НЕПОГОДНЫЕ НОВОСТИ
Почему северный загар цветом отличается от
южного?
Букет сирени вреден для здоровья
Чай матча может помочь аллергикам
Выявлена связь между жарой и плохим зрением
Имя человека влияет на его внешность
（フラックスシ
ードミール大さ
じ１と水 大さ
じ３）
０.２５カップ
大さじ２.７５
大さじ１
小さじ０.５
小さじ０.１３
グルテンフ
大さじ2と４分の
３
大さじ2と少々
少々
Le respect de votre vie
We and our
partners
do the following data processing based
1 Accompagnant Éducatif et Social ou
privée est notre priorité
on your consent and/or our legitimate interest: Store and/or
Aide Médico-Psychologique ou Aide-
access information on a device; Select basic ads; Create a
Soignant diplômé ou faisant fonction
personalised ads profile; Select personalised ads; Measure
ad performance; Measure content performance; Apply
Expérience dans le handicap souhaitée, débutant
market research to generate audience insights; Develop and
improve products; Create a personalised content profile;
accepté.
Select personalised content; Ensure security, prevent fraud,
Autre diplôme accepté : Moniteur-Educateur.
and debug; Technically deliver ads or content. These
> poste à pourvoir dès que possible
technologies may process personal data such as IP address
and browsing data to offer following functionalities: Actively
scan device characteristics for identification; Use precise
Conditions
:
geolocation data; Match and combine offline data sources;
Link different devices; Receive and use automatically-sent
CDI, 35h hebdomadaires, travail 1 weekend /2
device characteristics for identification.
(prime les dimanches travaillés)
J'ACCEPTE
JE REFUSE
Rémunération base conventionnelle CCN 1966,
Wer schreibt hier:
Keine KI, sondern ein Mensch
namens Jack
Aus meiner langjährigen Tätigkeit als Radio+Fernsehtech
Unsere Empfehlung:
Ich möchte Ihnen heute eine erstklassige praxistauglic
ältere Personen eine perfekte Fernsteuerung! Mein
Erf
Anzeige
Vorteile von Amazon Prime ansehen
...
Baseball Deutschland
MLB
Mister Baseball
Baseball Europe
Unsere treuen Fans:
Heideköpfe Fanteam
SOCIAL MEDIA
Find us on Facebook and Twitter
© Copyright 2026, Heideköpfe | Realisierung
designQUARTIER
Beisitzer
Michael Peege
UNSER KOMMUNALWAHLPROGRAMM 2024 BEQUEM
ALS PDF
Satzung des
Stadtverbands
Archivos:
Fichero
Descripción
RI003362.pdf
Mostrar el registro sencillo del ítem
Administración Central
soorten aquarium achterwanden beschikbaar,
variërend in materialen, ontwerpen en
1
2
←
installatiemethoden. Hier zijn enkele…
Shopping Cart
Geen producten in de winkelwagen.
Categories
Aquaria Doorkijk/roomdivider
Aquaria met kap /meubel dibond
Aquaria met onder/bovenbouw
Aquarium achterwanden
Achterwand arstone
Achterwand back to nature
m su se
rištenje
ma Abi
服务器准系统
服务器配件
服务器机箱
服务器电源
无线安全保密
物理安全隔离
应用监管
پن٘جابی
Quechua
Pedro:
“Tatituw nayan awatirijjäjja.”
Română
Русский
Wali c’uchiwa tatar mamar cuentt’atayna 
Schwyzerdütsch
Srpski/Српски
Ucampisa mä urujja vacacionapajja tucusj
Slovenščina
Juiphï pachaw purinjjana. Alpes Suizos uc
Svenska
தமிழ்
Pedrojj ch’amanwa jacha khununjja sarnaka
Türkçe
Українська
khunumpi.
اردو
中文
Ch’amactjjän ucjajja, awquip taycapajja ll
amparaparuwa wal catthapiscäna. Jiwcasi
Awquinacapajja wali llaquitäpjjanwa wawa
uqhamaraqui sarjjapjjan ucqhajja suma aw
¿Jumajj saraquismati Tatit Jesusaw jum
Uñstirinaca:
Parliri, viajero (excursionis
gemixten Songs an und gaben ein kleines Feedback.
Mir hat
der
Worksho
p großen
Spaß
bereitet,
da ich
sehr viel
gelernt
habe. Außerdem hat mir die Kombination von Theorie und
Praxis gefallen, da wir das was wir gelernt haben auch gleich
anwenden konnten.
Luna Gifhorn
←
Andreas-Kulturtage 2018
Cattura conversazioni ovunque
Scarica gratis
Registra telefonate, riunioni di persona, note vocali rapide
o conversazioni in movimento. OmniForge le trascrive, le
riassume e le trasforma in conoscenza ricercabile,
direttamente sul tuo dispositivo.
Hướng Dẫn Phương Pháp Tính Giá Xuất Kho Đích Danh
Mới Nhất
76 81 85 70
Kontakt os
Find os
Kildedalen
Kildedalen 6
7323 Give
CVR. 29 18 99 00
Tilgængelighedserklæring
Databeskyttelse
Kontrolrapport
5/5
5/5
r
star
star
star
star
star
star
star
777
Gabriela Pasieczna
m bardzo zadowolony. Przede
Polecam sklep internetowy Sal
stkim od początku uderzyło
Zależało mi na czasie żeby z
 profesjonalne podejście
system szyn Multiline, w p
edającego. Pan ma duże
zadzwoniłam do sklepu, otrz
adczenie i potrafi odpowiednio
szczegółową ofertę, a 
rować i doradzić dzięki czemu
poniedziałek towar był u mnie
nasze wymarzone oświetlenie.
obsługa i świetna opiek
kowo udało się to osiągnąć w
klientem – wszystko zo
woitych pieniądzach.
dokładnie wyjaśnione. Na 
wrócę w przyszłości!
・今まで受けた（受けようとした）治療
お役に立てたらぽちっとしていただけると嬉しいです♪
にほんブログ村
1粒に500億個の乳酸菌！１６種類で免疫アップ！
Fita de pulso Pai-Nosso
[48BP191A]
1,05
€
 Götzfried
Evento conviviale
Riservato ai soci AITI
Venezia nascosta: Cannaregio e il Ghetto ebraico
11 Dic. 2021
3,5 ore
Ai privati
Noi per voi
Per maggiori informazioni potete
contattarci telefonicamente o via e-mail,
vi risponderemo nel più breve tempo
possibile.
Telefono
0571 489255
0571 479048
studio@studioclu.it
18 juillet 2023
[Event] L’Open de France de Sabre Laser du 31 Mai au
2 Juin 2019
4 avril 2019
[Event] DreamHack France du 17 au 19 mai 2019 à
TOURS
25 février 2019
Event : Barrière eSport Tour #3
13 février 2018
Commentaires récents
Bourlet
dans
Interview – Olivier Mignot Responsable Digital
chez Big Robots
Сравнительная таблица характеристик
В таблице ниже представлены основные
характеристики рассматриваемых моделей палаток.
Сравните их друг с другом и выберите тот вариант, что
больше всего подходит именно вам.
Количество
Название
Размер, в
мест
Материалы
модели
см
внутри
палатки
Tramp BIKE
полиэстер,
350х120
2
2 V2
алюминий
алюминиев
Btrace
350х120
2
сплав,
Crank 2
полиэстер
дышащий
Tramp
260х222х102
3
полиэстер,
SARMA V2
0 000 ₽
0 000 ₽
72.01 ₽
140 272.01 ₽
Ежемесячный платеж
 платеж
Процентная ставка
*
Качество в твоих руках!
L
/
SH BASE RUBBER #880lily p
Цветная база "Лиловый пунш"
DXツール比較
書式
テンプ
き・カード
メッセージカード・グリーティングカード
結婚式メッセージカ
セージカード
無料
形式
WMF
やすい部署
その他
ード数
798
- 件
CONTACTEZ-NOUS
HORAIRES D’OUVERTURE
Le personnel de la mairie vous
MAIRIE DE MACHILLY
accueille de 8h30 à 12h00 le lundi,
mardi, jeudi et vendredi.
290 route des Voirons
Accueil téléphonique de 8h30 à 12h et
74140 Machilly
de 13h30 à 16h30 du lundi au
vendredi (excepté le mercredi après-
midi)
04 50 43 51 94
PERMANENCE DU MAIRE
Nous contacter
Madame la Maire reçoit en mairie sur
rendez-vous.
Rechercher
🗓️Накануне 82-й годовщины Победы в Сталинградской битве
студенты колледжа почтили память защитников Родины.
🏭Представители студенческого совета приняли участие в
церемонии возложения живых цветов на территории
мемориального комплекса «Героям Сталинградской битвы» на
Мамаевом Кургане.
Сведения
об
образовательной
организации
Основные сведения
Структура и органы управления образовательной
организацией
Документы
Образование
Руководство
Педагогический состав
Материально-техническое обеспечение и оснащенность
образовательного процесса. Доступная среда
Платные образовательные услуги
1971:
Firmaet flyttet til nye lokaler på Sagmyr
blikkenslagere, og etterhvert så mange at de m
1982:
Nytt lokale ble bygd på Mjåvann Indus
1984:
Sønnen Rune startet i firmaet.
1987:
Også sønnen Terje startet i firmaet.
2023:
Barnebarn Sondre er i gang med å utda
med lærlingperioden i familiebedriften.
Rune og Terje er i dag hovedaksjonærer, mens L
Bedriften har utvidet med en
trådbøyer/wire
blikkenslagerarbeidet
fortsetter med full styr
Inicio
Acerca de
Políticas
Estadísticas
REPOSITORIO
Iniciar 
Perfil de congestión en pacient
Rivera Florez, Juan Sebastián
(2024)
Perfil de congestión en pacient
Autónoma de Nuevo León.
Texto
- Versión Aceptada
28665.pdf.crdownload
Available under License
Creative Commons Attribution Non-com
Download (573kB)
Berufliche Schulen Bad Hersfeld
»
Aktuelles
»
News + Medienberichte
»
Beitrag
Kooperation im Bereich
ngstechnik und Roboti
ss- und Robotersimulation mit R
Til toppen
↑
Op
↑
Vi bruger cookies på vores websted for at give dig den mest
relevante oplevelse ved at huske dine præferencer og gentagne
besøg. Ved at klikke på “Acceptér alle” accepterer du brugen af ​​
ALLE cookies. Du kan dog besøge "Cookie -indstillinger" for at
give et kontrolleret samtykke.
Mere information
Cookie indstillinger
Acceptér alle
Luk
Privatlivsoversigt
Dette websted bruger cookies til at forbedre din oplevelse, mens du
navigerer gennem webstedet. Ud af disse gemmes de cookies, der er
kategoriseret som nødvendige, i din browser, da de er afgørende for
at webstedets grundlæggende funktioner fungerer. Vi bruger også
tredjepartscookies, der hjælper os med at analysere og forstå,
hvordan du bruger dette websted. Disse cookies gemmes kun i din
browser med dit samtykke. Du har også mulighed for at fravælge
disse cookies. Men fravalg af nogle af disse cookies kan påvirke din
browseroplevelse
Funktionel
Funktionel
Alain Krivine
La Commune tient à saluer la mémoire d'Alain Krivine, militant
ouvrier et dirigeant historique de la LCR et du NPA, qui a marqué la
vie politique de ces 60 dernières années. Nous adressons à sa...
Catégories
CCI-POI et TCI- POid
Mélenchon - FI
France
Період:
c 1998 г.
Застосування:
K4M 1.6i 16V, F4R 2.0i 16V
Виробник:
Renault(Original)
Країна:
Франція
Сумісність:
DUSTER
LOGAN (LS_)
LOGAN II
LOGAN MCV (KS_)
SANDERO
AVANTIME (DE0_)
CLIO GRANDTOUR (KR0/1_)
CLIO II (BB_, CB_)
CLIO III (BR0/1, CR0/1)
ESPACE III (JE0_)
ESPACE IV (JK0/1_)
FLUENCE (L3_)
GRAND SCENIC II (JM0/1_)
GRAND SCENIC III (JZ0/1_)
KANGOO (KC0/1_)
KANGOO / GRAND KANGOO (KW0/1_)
——————
Lines with the word "bruger": copy each one from the data above.

EXERCISE ANSWER
Vi bruger cookies på vores websted for at give dig den mest
Dette websted bruger cookies til at forbedre din oplevelse, mens du
at webstedets grundlæggende funktioner fungerer. Vi bruger også
hvordan du bruger dette websted. Disse cookies gemmes kun i din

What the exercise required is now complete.